*TEXTO DEL DOCUMENTO*
..........

Este análisis podría ampararse en la experiencia del llamado Estado Islámico (ISIS), particularmente al tiempo de su apogeo entre 2014 y 2015. Las infames conquistas del califato en Siria y en Irak le confirieron un aura de prestigio y una confianzuda sensación de providencia, atrayendo las simpatías de todo un espectro de fanáticos revisionistas, incluyendo muchos jóvenes educados, nostálgicos por un pasado musulmán beligerante idealizado. En tal ideario, así como las prontísimas victorias militares del Profeta Mahoma mostraban la verdad providencial de la Revelación, la consolidación impresionante del ISIS evidenciaba, precisamente, su consagración ante Dios. Fueron sus éxitos terrenales, y no su discurso extremista como tal, lo que congració al sanguinario califato con grupos militantes de diversas latitudes que le declararon fidelidad.

..........

*COMPRUEBA TU COMPRENSIÓN*
1 – Reproduce el pasaje del texto sobre el Estado Islámico que va de "Este análisis podría" a "le declararon fidelidad.", ambos incluidos.
2 – Prosigue el texto sobre el Estado Islámico a partir de su última oración.
Los registros provienen de otra fuente.

*INFORMACIÓN MOSTRADA*
..........

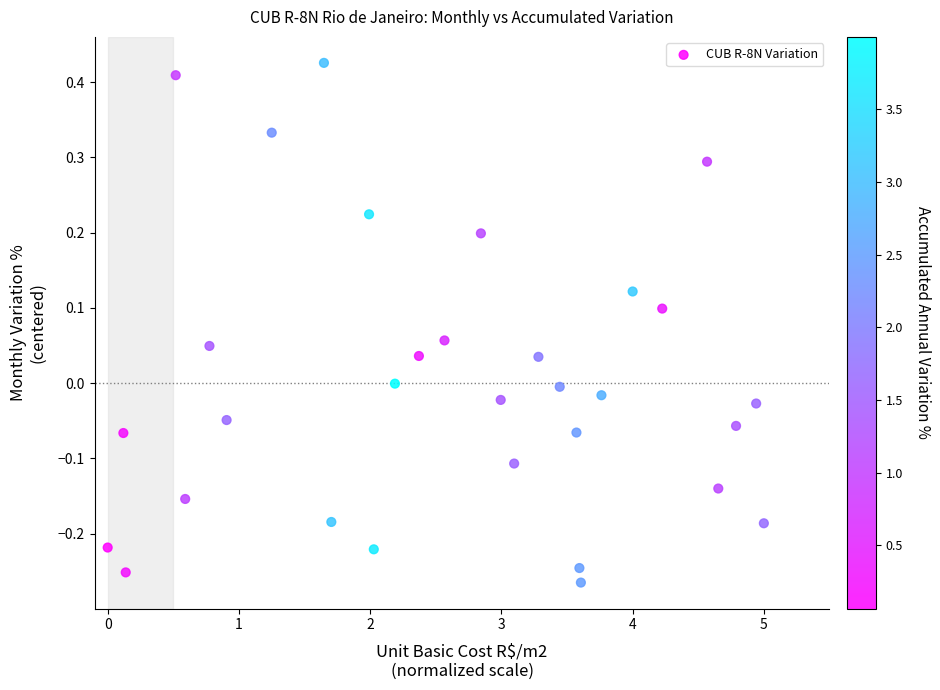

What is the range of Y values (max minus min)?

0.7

..........

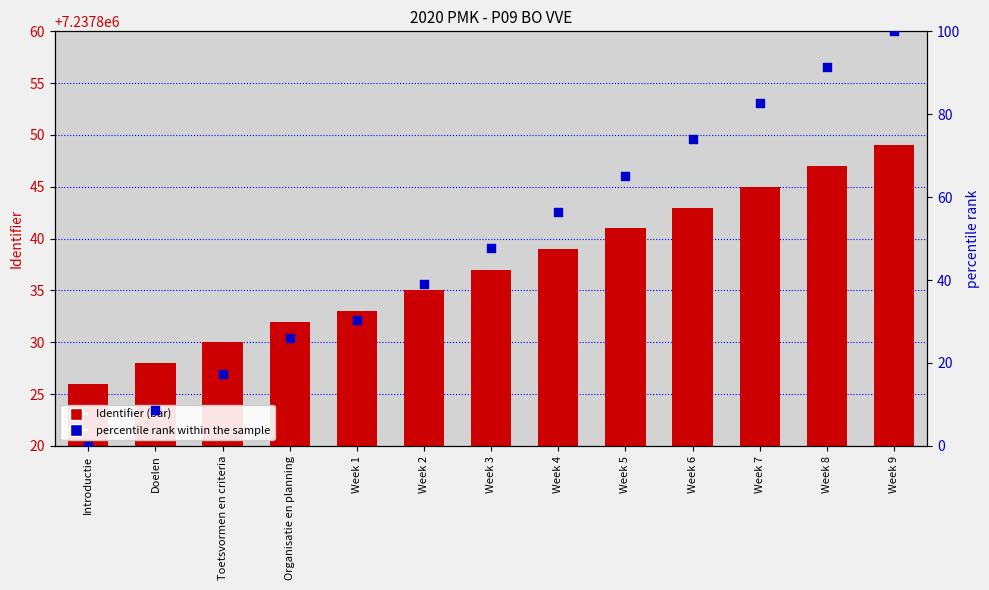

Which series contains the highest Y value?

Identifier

..........

*RESPUESTAS*
1 –
Este análisis podría ampararse en la experiencia del llamado Estado Islámico (ISIS), particularmente al tiempo de su apogeo entre 2014 y 2015. Las infames conquistas del califato en Siria y en Irak le confirieron un aura de prestigio y una confianzuda sensación de providencia, atrayendo las simpatías de todo un espectro de fanáticos revisionistas, incluyendo muchos jóvenes educados, nostálgicos por un pasado musulmán beligerante idealizado. En tal ideario, así como las prontísimas victorias militares del Profeta Mahoma mostraban la verdad providencial de la Revelación, la consolidación impresionante del ISIS evidenciaba, precisamente, su consagración ante Dios. Fueron sus éxitos terrenales, y no su discurso extremista como tal, lo que congració al sanguinario califato con grupos militantes de diversas latitudes que le declararon fidelidad.

2 –
Los talibanes son vistos como los progenitores de Al-Qaeda. Sus bases o fundaciones (de allí procede literalmente su nombre) antagonizan con el ISIS, porque a diferencia de este último ellas no reclaman la soberanía islámica universal, ni tampoco pretenden degollar chiitas o todo disidente del sunismo más radicalmente férreo. Los talibanes son hijos de su tierra y, pese a que no conciben un Estado nación propiamente dicho, se insertan en el contexto de un país multisectario con tradiciones autóctonas e identidades propias que diversifican el componente islámico.

El triunfo talibán podría desacreditar la yihad internacional en plan de califato global, pero reforzará aquellas narrativas de gallarda resistencia musulmana contra los invasores occidentales, ateos y cristianos. Dicho de otro modo, tal y como aconteciera tras la derrota soviética de 1989, los nuevos talibanes inspirarán a todos aquellos insurgentes potenciales que quieran expulsar a fuerzas extranjeras (e influencias impías) de sus respectivos países. Sus padres lograron humillar a Rusia, y ellos, los hijos -quizás más impactantemente-, a Estados Unidos, aún la primera potencia mundial. No en vano, Afganistán ha ganado la merecida reputación de ser un cementerio de imperios.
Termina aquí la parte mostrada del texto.